The Best Way To Use Leftover Wine For Future Meals

Wine is one of the best ingredients to have waiting in the wings, and not just for pleasurable drinking. If you've got a spare bottle rattling around that nobody's eager to down, get to the kitchen because there's a world of flavor that can level up dinner or dessert. The smartest way to use leftover wine for future meals? Transform it into a delicious marinade. 

Before you get started, have a look at which ingredients will bring out the best in your booze. Beginning with the dry white wines, a chardonnay, pinot grigio, and sauvignon blanc have a crisp and acidic taste ideal for creating a zesty chicken or seafood marinade. Combined with garlic, lemon, and a bit of herbs, this bright marinade helps ignite the tart flavors in poultry, fish, and vegetables. Alternatively, consider adding these wines into tomato and cream-based sauces. French onion and chicken noodle soup can benefit from simmering some wine in the broth as well. Go with white wine for light, aromatic dishes.

Red wine, on the other hand, shines as the marinade base for juicy steaks, racks of lamb, and pork tenderloins. Use leftover wine to make red wine vinegar and combine it with Worcestershire sauce and Dijon mustard for a tenderizing beef marinade. Cabernet sauvignon, merlot, and pinot noir are the default for many cooks because of the fruity boldness they give to rich and savory dishes, such as coq au vin. Red wine offers a lot of depth to fatty broths, sauteed mushrooms, and even barbecue sauces.

Leftover wine can elevate your desserts

Looking beyond the realm of savory marinades, you can also try to incorporate your leftover wine into your baking. Sparkling wine should be your new secret weapon when it comes to upgrading a boxed cake mix. The carbonation in Champagne and Prosecco fluffs up the cake in the baking process, resulting in a spongey, moist dessert. Sweet and bubbly wines are ideal for making chewy sugar cookies, truffles, and buttercream frostings, and they can be put into about any dessert you can think of. Leftover sparkling wine also makes a great sweet syrup for cocktails or frozen treats.
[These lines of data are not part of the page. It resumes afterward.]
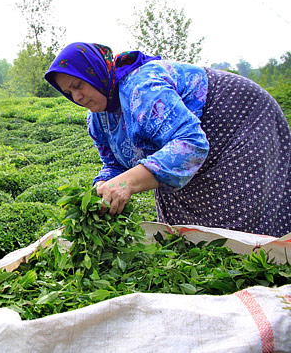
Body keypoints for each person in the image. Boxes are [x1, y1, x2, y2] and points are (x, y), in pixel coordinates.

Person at [44, 42, 291, 237]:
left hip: (237, 118)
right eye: (69, 93)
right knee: (181, 220)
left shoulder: (142, 87)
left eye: (79, 85)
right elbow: (115, 165)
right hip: (193, 137)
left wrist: (128, 183)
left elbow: (190, 145)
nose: (77, 97)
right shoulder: (97, 119)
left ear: (94, 72)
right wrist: (99, 191)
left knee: (234, 215)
White wine normally isn't the first choice for desserts, but something like a fruity viognier in a slightly bitter tiramisu or berry tart makes sense. If you're not feeling so adventurous, red wine has always been welcome in the dessert family. Red wine and chocolate go hand-in-hand. Try Chianti in a chocolate torta alla melagrana for a must-try Italian cake. Zinfandel and merlot are excellent options for a molten chocolate cake, brownies, or mousse. Some leftover red is the opposite of a problem for a resourceful home cook or baker.